小浜城は、関ヶ原合戦後、慶長6年(1601)、京極高次が築城にとりかかり、京極氏が松江に転出後、酒井忠勝が小浜城主となって天守閣の造立に着手。寛永13年(1636)に完成した。以来、酒井家14代、238年間の居城となる。明治4年(1871)の廃藩置県に際して城内に小浜県庁が設置されたが二の丸櫓から出火して大部分を焼失し、今は城郭の石垣を残すのみとなっている。
取材当日は低気圧接近により、あいにくの雨模様となったが、前日入りして小浜湾沿いを散策した山中さんの小浜の第一印象は、「おだやかな海」と「やさしい人たち」だったという。貴賤を問わず多くの病人を救った玄白にも小浜スピリットが流れていたに違いない。
小浜西組は、京極高次が小浜城築城の際、町人地を東・西・中の3組に分けたまちづくりを進めたことに由来する。西組地区は、門前町、商家町、茶屋町、山麓の寺社で構成されており、中世の街路や地割りをいまに留めている。平成20年(2008)に小浜市小浜西組伝統的建造物群保存地区(約19ha)が国の「重要伝統的建造物群保存地区」に選定された。
中世の街並みが残る小浜西組を歩きながら「古いものを捨てるのは簡単ですが、維持するというのは本当に大変だと思います。それを誠実に残してこられた小浜の方々はすごいですね」と語る山中さんは大のクラシックカー好き。
石照山・多田寺(せきしょうざん・ただじ)は、小浜市多田にある高野山真言宗の寺院である。薬師如来が安置されており、病から多くの人々を救い、その霊験は孝謙天皇にまで伝わった。重い眼病を患っていた孝謙天皇が多田寺を訪れ、眼病平癒を願ったところ快癒したことから、孝謙天皇は、山林と田畑を寄進し、「石照山」の山号と「医王閣」の勅額を賜わった。
多田寺の玉川泰圓(たまがわたいえん)住職に本堂を案内していただいた山中さん。眼病平癒の寺と聞いて「私の老眼は治るでしょうか」と質問すると「それは無理ですね。」と無慈悲に即答されて苦笑した。
学芸員の説明を受けて「大河の撮影が終わってしまいましたが、もう一回、やらせていただけるなら芝居が変わったかもしれませんね」とあらためて玄白の功績に思いを馳せた。最後のおまけに「小浜の海の幸もお忘れなく!」(山中さん)

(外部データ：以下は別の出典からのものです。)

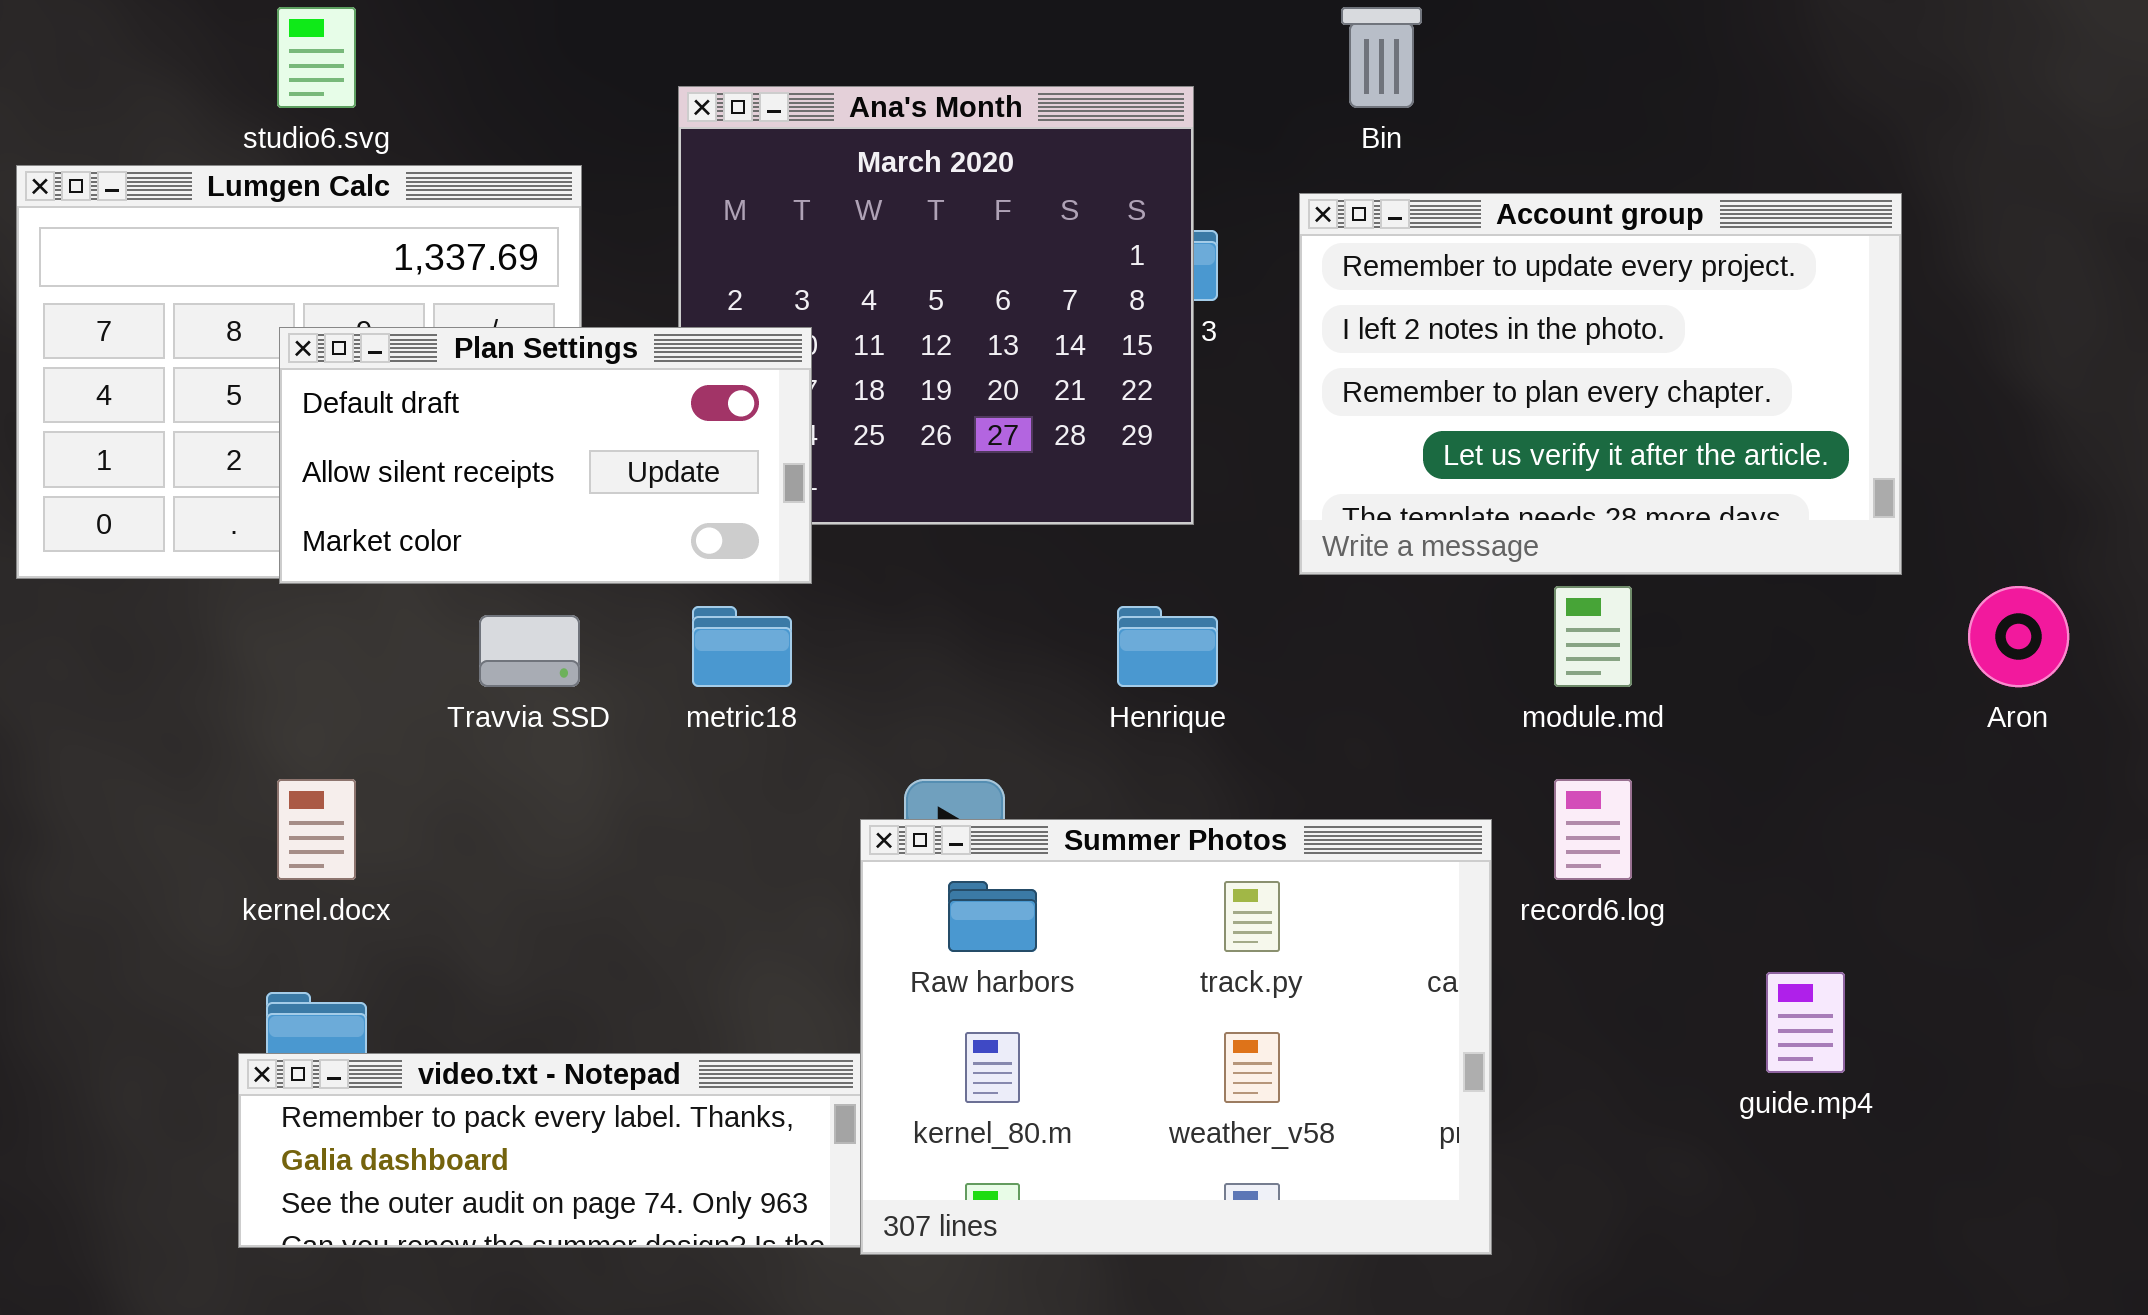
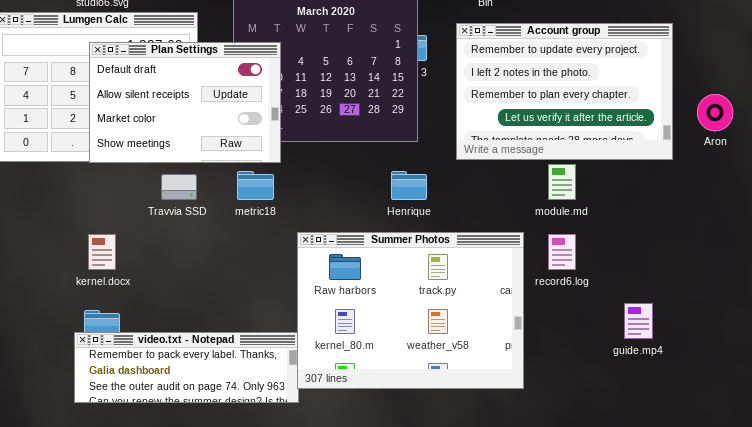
Plan Settings: [279,327,812,584] -> [89,42,281,163], resized
Aron: [1968,586,2069,687] -> [697,94,733,131], moved
Summer Photos: [860,819,1492,1255] -> [297,232,524,389], moved

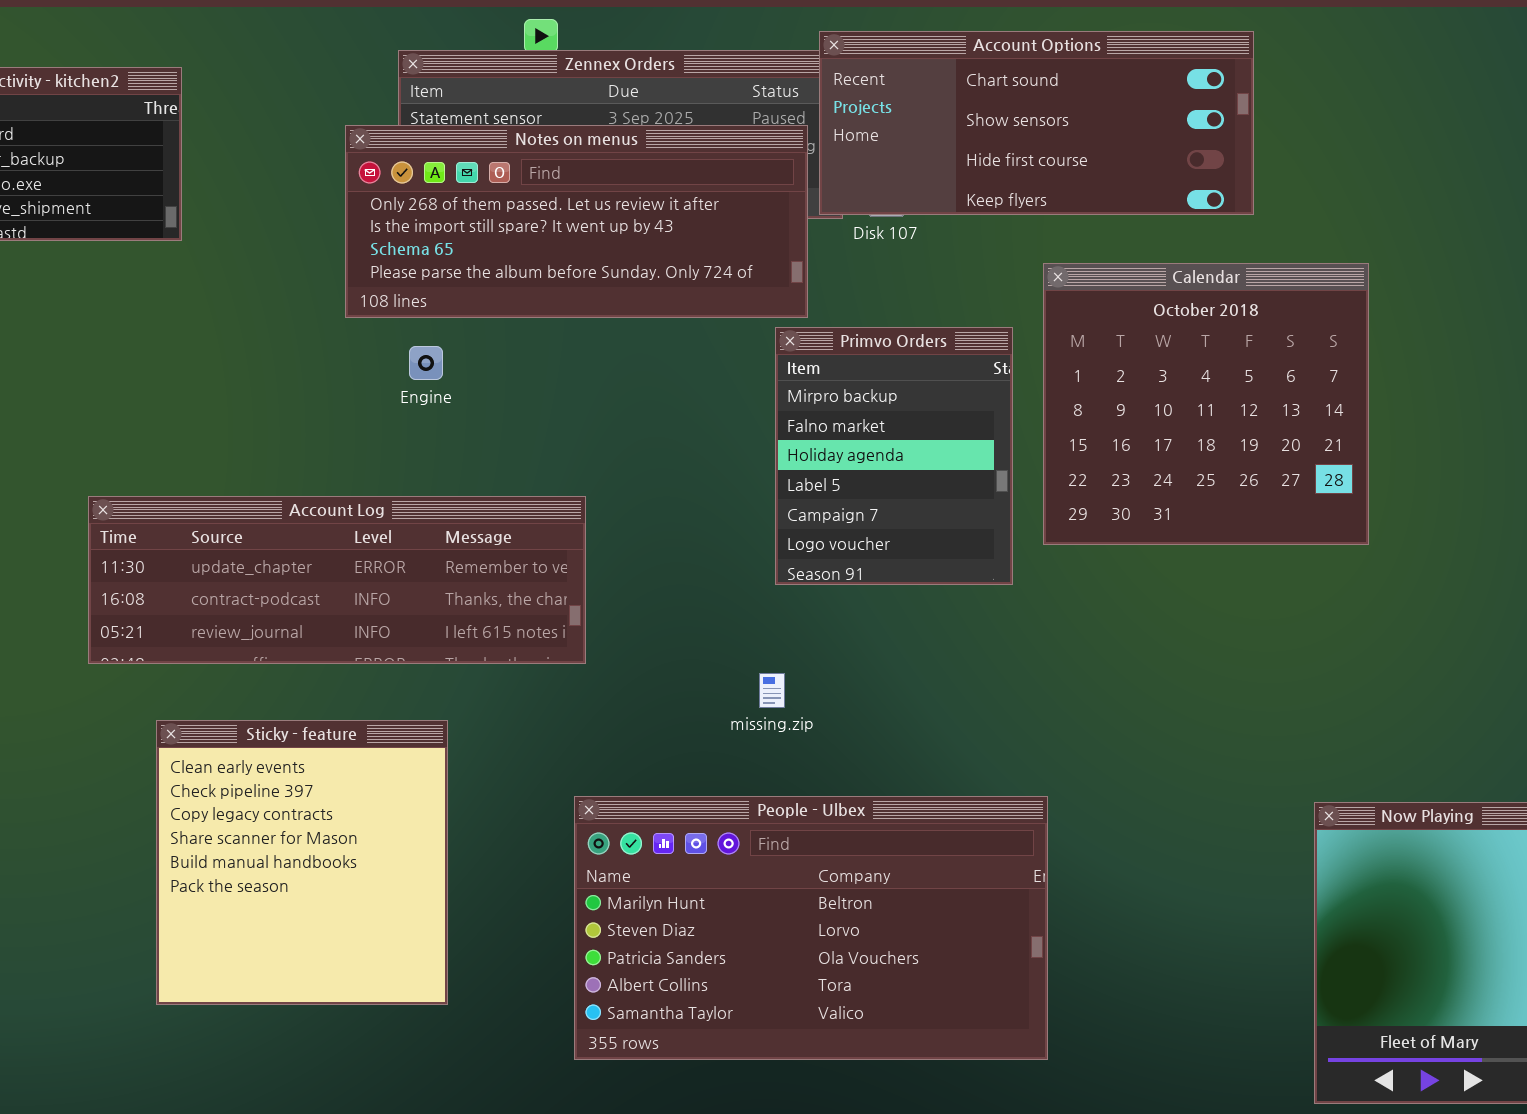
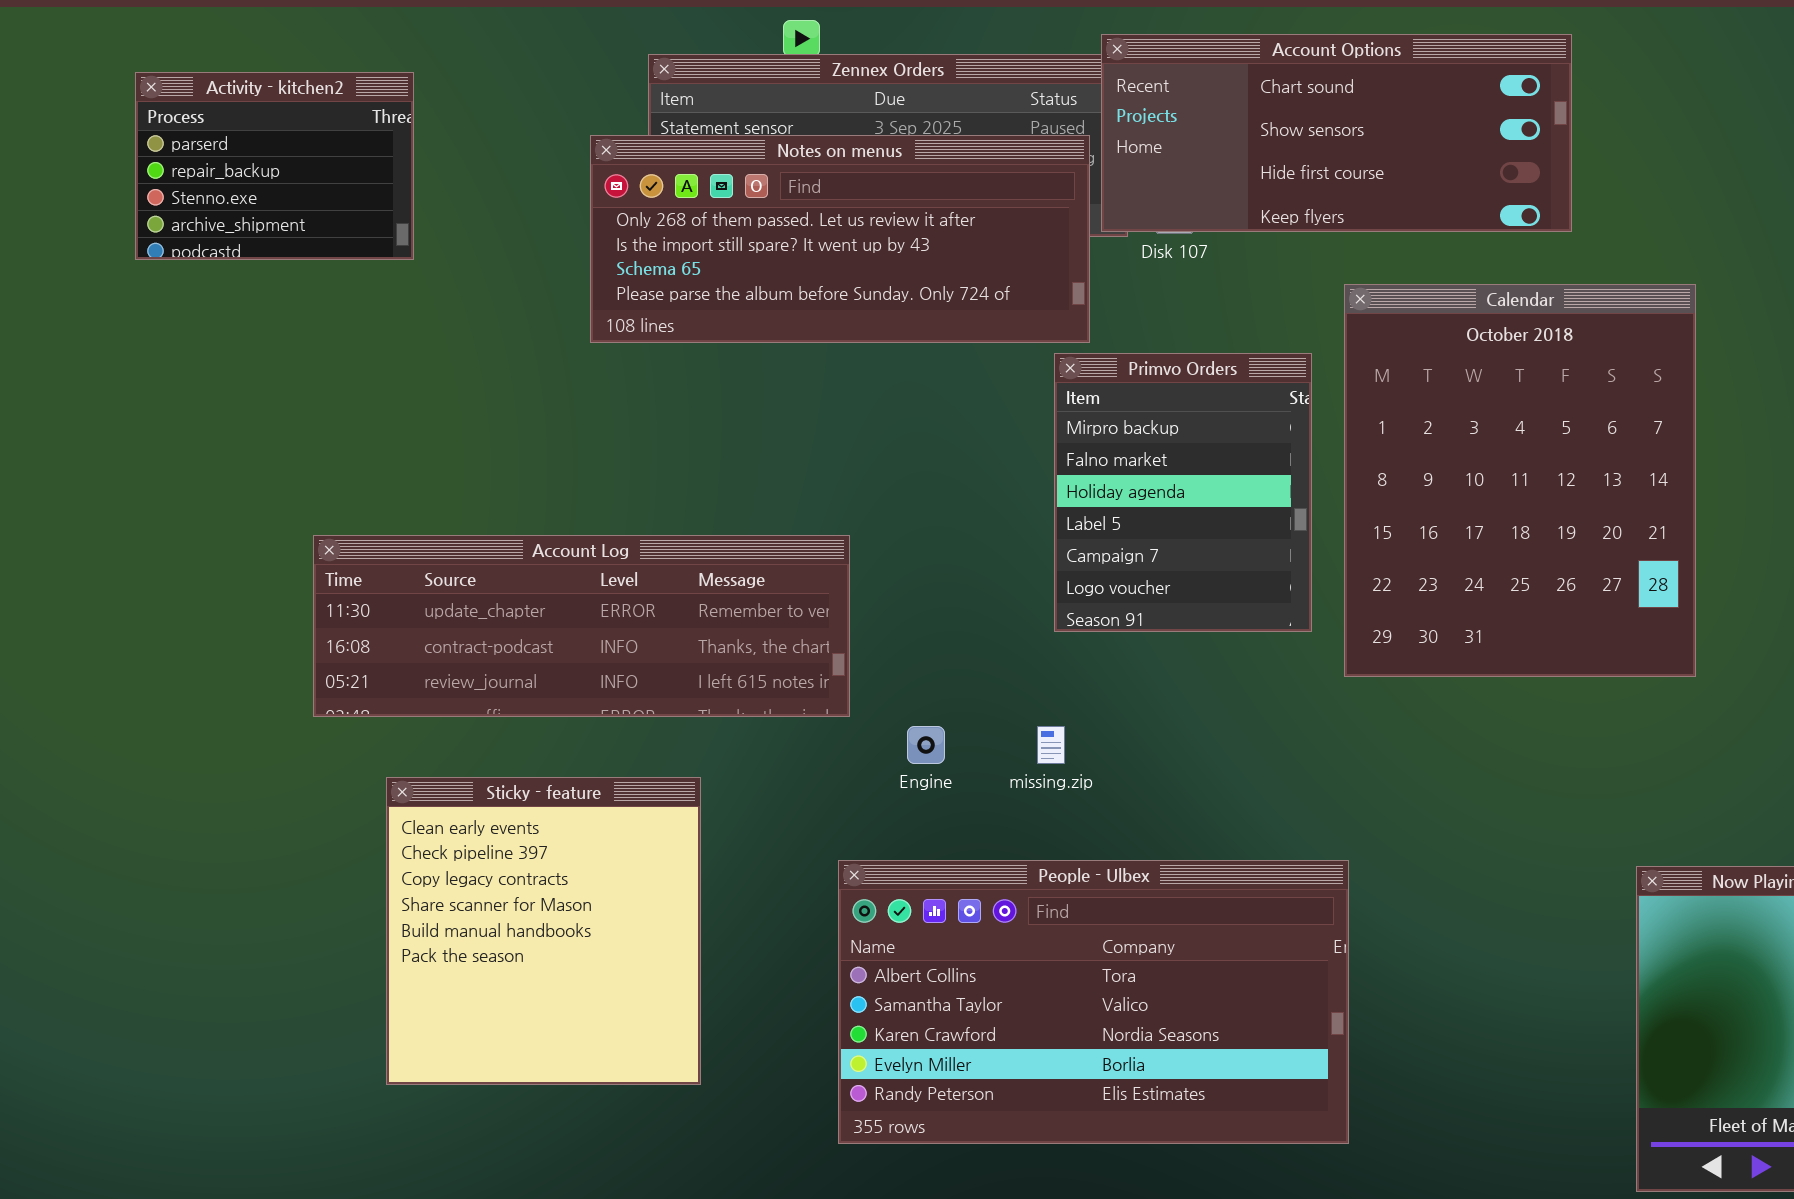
Calendar: [1043,263,1369,545] -> [1344,284,1696,677], resized
Engine: [409,346,443,380] -> [907,726,945,764], moved
People - Ulbex: [574,796,1048,1060] -> [838,860,1349,1144], scrolled down 3 rows

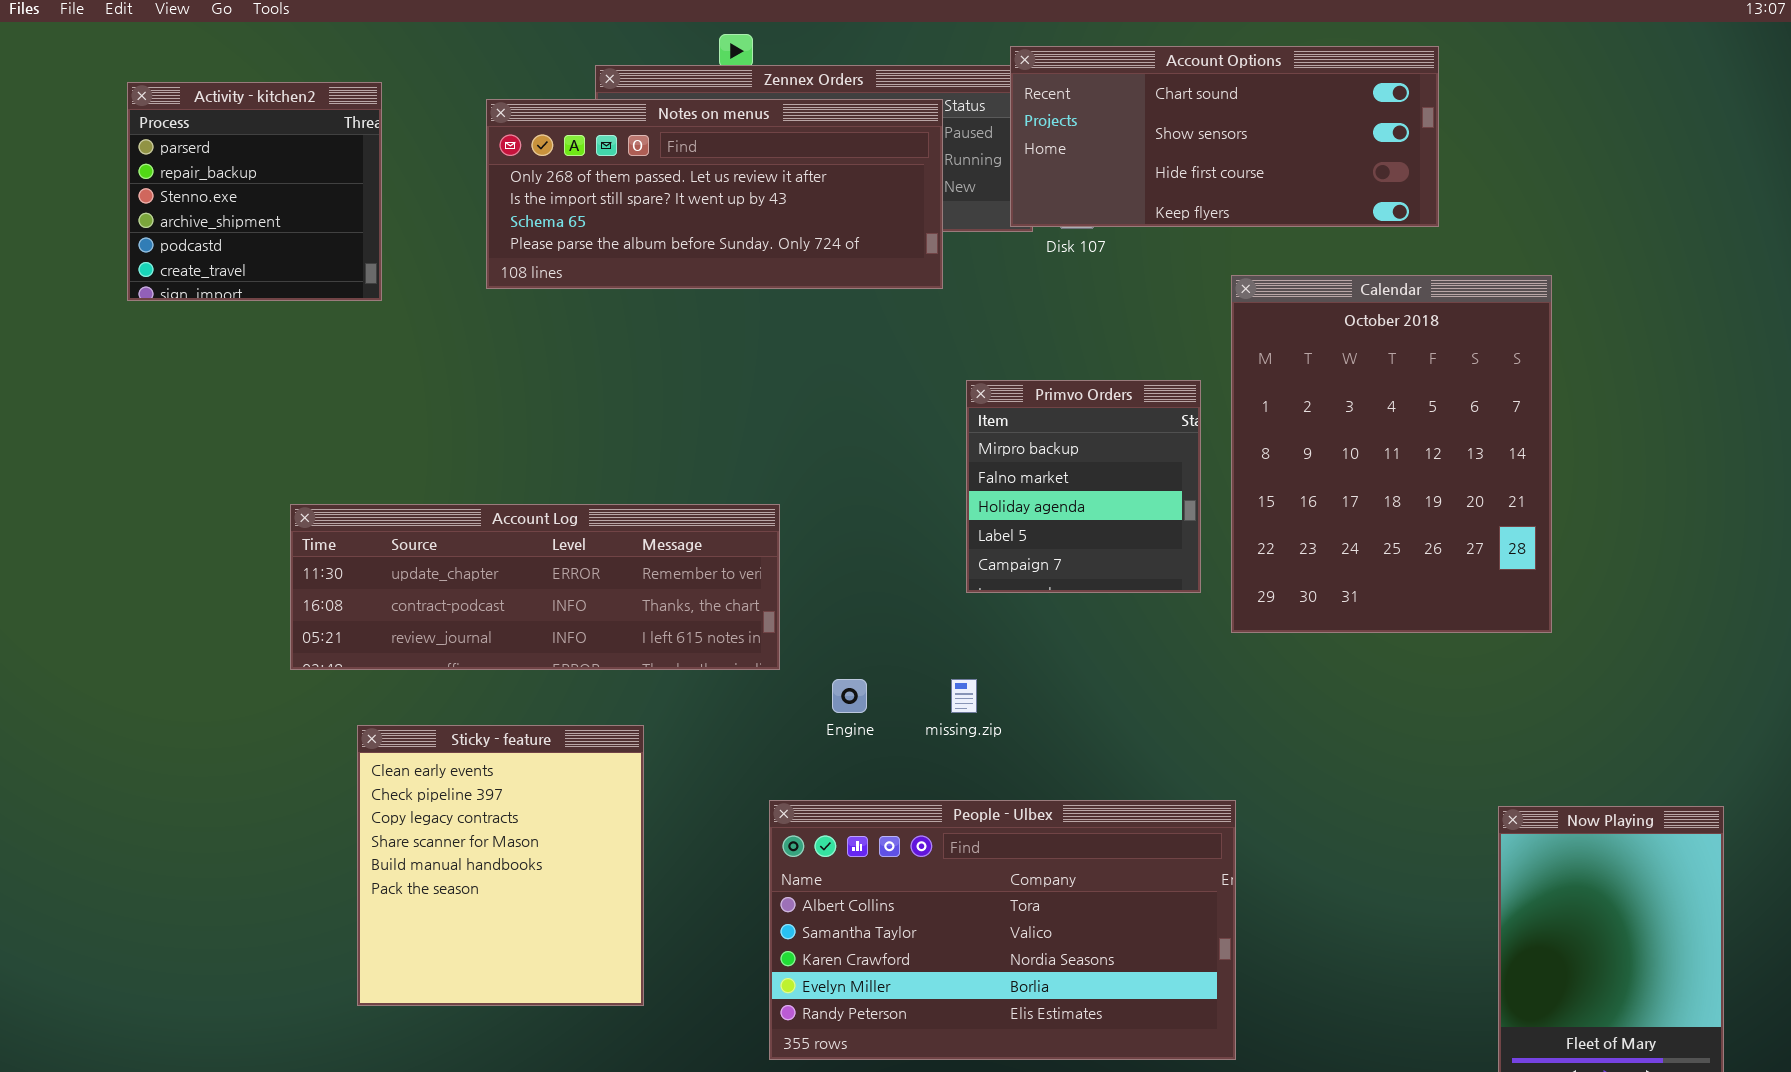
Activity - kitchen2: [135,72,414,260] -> [127,82,382,301], resized
Notes on menus: [590,135,1090,343] -> [486,99,943,289], moved
Primvo Orders: [1054,353,1312,632] -> [966,380,1201,593], resized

日本史の授業では玄白の最大の功績は『解体新書』の翻訳であると教わるが、じつは『解体新書』はゴールではなくスタートラインであることは意外と知られていない。
『解体新書』を発刊後、玄白は安永5年(1776)、日本橋浜町に外科医を開業した。同時に医学塾「天真楼(てんしんろう)」を開いた。玄白は、開業医として40~60歳の働きざかりに、蘭学の後継者を育成し、『解体新書』によって得た知見を現場で応用しながら着々と治療実績を上げていった。
玄白にとって『解体新書』の翻訳はそれ自体が目的ではなく、臨床現場での手段であったのである。その証拠に彼は、『解体新書』の翻訳を進めながら、ラウレンス・ハイステル(ドイツの解剖学者)の『外科集成』の翻訳にも着手している。新しい医学知見に対する貪欲な好奇心や医者としての玄白の使命感をうかがわせるエピソードである。
福井県立若狭歴史博物館には、『世界及日本図屏風』をはじめ『ターヘル・アナトミア』『解体新書』などが常設展示されており、その他、若狭地方の仏像や祭り、芸能などの文化遺産、それらを育んだ若狭歴史を豊富な資料でわかりやすく紹介されている。
今回、山中さんは、初めて小浜を訪れて、当初、考えていた以上に、杉田玄白という人物の思慮深さやスケールの大きさに驚いた様子であった。